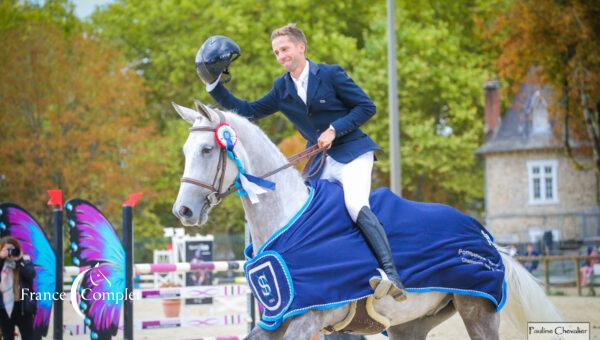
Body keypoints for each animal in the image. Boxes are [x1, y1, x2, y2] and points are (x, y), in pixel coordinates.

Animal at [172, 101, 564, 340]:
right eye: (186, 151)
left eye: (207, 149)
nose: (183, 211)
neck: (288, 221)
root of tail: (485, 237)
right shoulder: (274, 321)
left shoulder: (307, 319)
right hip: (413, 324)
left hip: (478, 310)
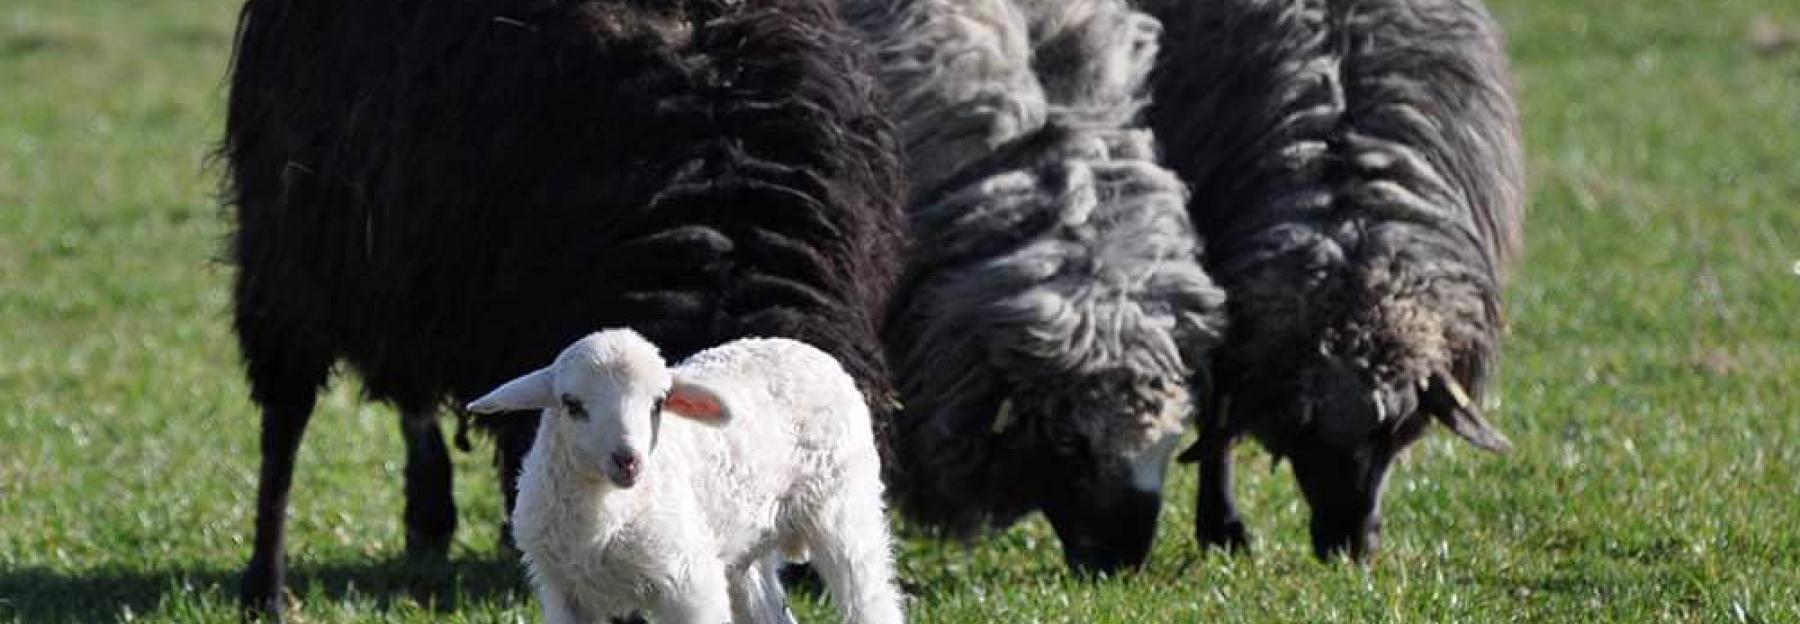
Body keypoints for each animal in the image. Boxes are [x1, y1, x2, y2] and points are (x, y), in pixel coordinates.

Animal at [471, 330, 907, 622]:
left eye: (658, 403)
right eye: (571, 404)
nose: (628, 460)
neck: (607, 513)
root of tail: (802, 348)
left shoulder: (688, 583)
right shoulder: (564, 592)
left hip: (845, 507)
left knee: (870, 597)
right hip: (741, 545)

──────────────────────────────

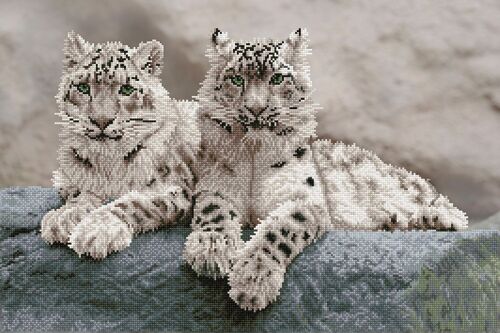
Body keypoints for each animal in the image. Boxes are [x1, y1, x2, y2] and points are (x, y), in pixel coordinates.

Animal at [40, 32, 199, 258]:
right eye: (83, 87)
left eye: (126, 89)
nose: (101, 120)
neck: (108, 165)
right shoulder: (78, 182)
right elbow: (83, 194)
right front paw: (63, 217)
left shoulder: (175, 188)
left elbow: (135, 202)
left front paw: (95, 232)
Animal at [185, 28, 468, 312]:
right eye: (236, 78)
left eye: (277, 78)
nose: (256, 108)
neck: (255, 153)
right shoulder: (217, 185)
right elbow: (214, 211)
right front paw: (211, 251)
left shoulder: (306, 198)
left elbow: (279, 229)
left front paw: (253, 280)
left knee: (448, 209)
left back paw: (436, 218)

──────────────────────────────

*WORK INSTRUCTIONS*. Pull every line that holds the string "elbow" out of the records.

*TASK RESULT*.
right elbow: (83, 194)
left elbow: (135, 202)
right elbow: (214, 211)
left elbow: (279, 229)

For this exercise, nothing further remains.